As I'm sure you have heard, simple dimensional scaling (aka Moore's Law) is running out of steam, and DTCO approaches are required to keep scaling on track. One big challenge is via resistance. Historically, vias have been manufactured using copper since it has low resistance. But copper needs a diffusion barrier, such as TaN, which has two issues. Firstly, it reduces the cross-sectional area of the copper in the via since the barrier takes up some space. Secondly, the barrier exists at the bottom of the via, and the current has to flow through it. Since barrier metals are higher resistance than copper, this results in a higher resistance via.

Copper lines have similar problems, and the resistivity of the copper itself starts to increase below 100nm line width due to both grain size in the copper and the increasing percentage of the space that is taken up by the sidewall. Ruthenium is often proposed as a solution to this since it doesn't require a barrier and has better resistivity at the smallest dimensions. But, as far as I know, nobody has switched from copper to ruthenium. There is some use of cobalt in the lowest level vias, and perhaps even the M0 interconnect.
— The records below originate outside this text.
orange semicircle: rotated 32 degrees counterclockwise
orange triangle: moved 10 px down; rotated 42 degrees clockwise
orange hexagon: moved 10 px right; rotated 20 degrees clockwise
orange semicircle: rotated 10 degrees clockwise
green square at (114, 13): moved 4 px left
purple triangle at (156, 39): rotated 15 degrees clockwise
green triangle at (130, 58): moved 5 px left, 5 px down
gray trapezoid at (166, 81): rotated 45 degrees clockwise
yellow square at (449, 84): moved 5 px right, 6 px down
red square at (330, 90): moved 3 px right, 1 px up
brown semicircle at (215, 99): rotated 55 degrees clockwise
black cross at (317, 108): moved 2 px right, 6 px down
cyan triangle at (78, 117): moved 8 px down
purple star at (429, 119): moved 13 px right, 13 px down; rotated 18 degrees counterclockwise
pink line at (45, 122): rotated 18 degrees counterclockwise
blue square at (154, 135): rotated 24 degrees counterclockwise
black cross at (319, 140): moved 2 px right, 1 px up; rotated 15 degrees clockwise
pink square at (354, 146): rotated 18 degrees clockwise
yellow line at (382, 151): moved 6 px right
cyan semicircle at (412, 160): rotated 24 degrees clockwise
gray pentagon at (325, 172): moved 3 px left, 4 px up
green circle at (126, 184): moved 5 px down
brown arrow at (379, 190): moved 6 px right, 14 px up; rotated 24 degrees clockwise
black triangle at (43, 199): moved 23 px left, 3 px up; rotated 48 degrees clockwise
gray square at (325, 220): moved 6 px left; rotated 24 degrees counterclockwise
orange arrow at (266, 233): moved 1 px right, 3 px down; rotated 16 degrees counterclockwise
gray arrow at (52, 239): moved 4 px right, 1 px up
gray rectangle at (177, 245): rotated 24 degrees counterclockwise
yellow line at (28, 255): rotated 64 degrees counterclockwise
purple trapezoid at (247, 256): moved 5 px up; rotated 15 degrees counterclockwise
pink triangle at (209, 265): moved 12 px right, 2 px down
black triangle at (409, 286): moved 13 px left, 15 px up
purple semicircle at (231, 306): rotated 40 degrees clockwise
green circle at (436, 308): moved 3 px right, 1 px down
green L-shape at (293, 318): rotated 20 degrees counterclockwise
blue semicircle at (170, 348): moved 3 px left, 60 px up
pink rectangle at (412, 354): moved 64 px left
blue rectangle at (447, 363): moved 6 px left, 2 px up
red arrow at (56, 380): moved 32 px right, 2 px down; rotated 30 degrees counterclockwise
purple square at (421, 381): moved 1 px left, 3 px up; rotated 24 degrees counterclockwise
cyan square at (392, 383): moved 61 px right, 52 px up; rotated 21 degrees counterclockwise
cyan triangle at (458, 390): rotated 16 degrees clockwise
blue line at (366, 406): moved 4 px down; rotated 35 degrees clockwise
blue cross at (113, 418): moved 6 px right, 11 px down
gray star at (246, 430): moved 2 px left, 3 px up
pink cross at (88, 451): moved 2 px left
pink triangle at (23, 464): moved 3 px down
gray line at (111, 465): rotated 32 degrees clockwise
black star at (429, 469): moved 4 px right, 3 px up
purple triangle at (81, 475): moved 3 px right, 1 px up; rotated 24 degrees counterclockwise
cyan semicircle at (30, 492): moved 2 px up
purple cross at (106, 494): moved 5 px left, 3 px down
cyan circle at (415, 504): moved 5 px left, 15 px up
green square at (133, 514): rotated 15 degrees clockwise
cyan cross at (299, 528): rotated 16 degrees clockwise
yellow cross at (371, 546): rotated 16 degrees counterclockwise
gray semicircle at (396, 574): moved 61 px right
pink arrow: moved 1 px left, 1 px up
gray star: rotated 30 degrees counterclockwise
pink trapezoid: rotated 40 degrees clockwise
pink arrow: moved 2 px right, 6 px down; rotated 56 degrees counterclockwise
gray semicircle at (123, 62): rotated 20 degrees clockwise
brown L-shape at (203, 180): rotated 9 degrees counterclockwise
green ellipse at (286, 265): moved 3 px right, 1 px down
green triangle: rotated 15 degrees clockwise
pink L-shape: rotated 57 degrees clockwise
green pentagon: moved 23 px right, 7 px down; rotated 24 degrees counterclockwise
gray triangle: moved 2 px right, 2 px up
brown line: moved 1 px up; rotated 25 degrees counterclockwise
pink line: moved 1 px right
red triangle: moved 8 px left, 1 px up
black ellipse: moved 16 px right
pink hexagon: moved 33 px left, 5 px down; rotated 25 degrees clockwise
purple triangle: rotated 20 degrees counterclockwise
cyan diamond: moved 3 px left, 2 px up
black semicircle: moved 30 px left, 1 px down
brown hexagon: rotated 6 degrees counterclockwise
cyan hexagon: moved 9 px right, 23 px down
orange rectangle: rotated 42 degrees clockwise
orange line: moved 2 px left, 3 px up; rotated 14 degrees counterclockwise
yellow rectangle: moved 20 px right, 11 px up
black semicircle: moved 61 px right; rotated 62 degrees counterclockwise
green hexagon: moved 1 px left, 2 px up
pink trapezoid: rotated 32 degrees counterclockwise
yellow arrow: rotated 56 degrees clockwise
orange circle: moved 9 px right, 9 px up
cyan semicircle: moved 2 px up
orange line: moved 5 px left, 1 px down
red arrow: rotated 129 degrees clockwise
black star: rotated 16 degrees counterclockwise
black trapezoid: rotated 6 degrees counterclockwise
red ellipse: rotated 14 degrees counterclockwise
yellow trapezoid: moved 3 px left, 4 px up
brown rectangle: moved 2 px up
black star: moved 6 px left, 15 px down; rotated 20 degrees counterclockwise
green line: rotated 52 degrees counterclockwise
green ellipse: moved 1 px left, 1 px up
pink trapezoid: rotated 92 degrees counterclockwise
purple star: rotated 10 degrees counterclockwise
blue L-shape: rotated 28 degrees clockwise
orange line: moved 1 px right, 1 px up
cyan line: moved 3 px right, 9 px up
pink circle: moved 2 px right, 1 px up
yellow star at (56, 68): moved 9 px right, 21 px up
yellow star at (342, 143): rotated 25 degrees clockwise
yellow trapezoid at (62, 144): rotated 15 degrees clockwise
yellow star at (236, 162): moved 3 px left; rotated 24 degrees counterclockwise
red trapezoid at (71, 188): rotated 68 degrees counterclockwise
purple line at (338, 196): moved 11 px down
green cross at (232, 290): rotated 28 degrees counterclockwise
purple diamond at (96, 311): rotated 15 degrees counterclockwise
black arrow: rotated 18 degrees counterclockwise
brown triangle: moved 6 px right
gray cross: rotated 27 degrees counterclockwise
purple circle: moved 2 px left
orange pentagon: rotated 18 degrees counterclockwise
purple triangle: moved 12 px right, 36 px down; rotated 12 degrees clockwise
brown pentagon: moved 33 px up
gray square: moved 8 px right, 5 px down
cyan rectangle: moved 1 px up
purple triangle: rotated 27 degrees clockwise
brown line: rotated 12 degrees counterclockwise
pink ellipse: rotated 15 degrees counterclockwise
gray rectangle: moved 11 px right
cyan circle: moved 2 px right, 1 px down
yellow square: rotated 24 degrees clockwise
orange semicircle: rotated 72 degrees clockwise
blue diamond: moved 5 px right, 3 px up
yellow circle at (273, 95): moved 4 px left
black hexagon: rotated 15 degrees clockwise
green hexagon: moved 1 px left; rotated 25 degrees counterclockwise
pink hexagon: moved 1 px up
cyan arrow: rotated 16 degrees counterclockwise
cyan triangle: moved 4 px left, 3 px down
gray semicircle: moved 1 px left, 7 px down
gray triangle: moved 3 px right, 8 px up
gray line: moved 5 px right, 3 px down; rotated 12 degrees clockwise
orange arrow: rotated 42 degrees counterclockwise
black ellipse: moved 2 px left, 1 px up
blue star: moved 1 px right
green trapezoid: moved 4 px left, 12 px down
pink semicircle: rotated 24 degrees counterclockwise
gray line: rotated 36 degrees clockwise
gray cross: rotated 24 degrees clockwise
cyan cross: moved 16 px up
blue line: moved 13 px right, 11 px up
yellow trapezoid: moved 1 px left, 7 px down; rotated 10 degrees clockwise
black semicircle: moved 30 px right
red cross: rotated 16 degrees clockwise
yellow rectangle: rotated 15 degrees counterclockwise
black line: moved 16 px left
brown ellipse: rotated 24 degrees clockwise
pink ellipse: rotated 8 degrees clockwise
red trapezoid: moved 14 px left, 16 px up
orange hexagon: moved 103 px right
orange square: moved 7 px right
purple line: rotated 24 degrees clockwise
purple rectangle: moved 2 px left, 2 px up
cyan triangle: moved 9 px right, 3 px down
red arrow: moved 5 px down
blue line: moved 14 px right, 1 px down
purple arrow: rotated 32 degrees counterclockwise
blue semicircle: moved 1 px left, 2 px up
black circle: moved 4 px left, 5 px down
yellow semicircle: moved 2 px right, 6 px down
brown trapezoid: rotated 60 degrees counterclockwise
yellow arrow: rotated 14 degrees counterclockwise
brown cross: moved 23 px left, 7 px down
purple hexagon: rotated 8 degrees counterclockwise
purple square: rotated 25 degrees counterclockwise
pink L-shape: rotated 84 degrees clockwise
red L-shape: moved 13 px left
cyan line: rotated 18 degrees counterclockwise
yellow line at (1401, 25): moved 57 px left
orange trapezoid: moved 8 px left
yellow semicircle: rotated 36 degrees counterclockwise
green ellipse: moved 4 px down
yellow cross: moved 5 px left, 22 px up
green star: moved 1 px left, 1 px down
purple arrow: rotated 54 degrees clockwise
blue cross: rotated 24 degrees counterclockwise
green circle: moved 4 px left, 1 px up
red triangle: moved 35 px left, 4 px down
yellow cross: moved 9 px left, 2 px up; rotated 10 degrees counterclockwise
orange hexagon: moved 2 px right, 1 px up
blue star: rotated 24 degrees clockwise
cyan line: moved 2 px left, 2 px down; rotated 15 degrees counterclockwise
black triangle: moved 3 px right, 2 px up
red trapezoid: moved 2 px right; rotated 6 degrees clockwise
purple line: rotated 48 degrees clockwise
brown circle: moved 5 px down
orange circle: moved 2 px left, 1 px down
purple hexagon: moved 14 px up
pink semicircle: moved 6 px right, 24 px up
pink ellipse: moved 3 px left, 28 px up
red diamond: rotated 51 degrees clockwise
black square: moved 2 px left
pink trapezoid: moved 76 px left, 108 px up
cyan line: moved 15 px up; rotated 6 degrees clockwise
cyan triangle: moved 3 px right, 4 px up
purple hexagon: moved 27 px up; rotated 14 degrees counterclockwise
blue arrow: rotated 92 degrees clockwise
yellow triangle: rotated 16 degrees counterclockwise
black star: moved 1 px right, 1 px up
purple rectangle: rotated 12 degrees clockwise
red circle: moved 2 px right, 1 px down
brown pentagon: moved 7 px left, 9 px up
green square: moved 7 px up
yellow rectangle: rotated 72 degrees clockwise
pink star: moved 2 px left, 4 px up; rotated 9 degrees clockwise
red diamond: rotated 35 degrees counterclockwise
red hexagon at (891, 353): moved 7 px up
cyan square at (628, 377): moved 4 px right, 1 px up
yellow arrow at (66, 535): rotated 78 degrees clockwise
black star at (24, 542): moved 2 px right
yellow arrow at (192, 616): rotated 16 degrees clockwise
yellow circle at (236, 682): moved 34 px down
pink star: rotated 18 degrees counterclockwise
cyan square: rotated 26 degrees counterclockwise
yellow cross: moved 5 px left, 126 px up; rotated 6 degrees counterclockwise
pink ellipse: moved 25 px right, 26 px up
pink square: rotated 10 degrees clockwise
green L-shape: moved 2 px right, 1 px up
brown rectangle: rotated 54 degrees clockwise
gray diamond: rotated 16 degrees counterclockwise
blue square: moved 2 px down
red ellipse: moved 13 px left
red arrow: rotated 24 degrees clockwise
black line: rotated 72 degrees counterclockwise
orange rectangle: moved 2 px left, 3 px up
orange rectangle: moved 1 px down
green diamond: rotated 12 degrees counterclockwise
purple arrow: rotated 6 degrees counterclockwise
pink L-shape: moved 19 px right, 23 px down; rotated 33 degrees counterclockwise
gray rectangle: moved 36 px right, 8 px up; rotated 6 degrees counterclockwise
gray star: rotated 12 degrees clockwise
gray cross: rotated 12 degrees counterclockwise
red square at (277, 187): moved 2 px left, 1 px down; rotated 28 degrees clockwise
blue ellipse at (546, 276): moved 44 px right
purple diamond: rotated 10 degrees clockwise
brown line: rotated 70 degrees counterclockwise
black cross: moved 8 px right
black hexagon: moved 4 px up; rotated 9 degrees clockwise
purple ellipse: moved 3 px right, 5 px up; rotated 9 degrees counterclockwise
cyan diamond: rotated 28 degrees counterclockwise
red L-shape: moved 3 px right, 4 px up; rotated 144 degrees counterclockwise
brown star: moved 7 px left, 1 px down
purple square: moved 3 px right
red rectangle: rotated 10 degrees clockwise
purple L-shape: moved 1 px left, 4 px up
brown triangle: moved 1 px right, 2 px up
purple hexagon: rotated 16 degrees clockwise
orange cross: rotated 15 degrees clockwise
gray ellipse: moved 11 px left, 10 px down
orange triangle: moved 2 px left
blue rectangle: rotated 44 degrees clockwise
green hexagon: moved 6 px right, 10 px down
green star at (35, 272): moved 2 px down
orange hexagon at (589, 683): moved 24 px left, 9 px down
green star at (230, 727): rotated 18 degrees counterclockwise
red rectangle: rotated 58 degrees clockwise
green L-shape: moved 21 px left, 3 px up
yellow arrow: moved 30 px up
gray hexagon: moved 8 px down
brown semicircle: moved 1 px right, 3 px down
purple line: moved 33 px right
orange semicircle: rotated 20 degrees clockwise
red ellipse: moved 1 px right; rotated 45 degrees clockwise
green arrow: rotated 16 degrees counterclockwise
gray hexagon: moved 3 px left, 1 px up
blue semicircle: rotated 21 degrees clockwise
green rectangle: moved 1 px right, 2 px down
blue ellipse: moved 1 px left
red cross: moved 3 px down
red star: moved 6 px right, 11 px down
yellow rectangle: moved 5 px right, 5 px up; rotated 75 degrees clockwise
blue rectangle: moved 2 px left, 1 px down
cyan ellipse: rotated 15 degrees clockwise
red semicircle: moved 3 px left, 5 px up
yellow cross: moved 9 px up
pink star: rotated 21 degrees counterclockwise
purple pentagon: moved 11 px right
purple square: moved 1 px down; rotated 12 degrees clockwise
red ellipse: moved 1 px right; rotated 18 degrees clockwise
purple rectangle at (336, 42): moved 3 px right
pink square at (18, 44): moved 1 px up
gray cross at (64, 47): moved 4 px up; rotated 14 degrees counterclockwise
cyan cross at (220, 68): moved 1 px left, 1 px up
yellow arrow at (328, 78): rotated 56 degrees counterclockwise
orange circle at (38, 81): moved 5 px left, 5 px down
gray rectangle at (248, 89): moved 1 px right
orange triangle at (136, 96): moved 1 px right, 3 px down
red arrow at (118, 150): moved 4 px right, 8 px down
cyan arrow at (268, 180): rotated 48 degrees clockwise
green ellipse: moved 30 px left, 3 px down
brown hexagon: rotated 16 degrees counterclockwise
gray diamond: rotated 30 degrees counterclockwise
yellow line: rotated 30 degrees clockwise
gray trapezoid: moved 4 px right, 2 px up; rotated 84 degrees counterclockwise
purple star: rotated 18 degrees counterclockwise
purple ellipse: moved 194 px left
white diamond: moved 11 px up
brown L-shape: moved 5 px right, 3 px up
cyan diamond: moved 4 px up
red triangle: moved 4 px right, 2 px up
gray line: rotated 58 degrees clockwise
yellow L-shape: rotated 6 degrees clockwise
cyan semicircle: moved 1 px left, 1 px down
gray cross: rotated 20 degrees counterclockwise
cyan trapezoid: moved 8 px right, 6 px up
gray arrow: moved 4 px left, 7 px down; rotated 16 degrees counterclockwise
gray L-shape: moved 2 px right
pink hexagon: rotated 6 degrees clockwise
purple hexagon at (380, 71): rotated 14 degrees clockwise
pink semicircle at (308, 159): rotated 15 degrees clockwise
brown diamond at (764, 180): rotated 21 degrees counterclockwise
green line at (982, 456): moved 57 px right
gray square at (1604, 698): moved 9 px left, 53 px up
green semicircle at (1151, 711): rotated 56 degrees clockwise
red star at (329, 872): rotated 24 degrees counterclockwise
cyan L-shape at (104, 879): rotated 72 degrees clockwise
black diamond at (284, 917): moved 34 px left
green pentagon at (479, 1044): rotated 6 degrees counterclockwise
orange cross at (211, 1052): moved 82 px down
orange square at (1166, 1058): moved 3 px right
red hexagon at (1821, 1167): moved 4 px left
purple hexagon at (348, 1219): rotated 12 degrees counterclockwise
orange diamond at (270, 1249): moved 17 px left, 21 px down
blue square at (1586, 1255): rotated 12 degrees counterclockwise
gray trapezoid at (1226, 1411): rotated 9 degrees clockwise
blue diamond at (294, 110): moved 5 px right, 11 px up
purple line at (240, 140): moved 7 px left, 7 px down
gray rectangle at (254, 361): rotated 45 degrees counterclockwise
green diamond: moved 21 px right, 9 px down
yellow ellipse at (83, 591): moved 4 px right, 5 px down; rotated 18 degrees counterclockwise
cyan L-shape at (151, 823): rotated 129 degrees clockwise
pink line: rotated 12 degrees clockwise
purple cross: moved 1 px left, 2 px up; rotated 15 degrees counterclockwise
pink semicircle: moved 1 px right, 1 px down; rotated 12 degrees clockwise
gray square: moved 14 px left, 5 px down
tradeoffs for interconnect optimization

These issues with interconnect affect signals, clocks, and power. However, the tradeoffs for signal wiring and for the power delivery network (PDN) are different. Power wants low resistance and doesn't care about capacitance much (because the voltage is not changing). But it needs to convey large currents, making electromigration a big concern, which it is not for normal signals. The solution is to differentiate power and signal wiring at the cost of a more complex process.

Backside Power

backside pdn

But the ultimate differentiation is to separate the PDN from the signals completely and create a backside PDN. This is just what it sounds like. The PDN is built on the back of the thinned wafer and connected to the transistors and frontside interconnect using through silicon vias (TSVs).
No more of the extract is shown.